We look at the best resources for learning the venerable C programming language
The MagPi Essentials: Learn to Code with C
This article first appeared in The MagPi 74 and was written by Lucy Hattersley
£3.99/$5 or free PDF download
If you want to learn to program C using a Raspberry Pi, then the best place to start is with our official guide.
Written by Raspberry Pi’s very own Simon Long, the UX Engineer responsible for creating the Desktop on both Raspbian and Debian, this book is the perfect guide to C on the Raspberry Pi.
Simon has been programming with C since the early nineties and has created everything from mobile phones to medical equipment. The result is a compact and practical programmer’s guide, written from direct experience.
Starting with Hello World, the book covers everything from basic variables, strings, and arithmetic, through pointers (a subject many find difficult), and right up to file input and output.
What’s great about the Essentials Guide is that it’s a pocket-sized guide to the C language, packing in all the basics in 92 pages. Unlike many books on C, which run to thousands of pages, you get all the essential information and very little waffle.
Many members of The MagPi team find this book an invaluable reference guide, and keep a copy on hand whenever programming in C.

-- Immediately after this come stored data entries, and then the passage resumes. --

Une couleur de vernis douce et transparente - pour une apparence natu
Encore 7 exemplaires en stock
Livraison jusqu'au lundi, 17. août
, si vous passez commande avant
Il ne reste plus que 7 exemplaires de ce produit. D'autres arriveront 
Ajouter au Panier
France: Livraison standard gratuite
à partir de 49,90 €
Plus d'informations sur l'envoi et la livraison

C Programming for Beginners
Udemy’s course, by Huw Collingbourne, is extremely beginner-friendly and provides easy-to-follow video tutorials. There’s a huge range of content. The RRP is £29.99, but you will periodically find it on sale (at press time it was £10.99).
Programming Paradigms (Stanford)
This classic series of lectures by Stanford Professor Jerry Cain can be found on YouTube. The course teaches students how to write several programming languages, including C, and how to understand the programming paradigms behind each language.
Introduction to Programming in C
This four-week course by Duke University is designed to teach problem-solving with the C programming language. It’s not cheap (a subscription to Coursera is £37 per month), but Coursera certificates are recognised by many companies, so it’s a good option for those looking for a professional qualification.
Massive open online courses (MOOCs) are online training schemes available for anyone to enrol in. We’re big fans of MITx, but Harvard has hands-down the best introduction to Computer Science with the C programming language.
CS50 starts with Scratch and Python, but quickly switches to using C in a custom IDE as the basis for explaining computer concepts. It also features other technologies such as SQL and HTML.
Harvard says: “CS50x teaches students how to think algorithmically and solve problems efficiently. Topics include abstraction, algorithms, data structures, encapsulation, resource management, security, software engineering, and web development.”
CS50 is a challenging course, and towards the end you’ll have a comprehensive understanding of C. It’s a fantastic way to move from Scratch and Python to advanced coding in C.
Few things divide the coding community as much as Zed’s programming courses. His ruthless, no-nonsense approach to learning eschews niceties such as developer environments and online interactive websites, instead throwing you into a text editor and the terminal.
This frank acknowledgement that programming “is hard” and that visual fluff distracts newcomers from actually learning is just the cold-water shock many programmers need. And nowhere is his course in its element more than when learning C (where you need to learn how to build, make, and run source code).
You can follow the courses online for free, but paying the charge gets you screencast videos, a PDF book, and free updates for life. Your editor loved this course so much, she paid up just as a ‘thank-you’.
C++ is a more advanced programming language built on top of C, and cplusplus.com is the definitive guide. Within it, though, you’ll also find a great reference resource for C itself. Here you’ll find detailed information on functions, containers, and input/output commands. Just don’t get sidetracked by C++ until you’re ready.
You should set up a Stack Overflow account as soon as possible, no matter what language you’re learning. But this venerable site is especially helpful for getting answers to C questions. Use ‘[c]’ in your search term to get C-tagged results.
The C Programming Language
This book by Brian Kernighan and Dennis Ritchie, the latter of whom originally designed and implemented the language, is the definitive guide. The book itself is heavy-going, and you’re better off following a course when starting out. But it’s very handy to have around.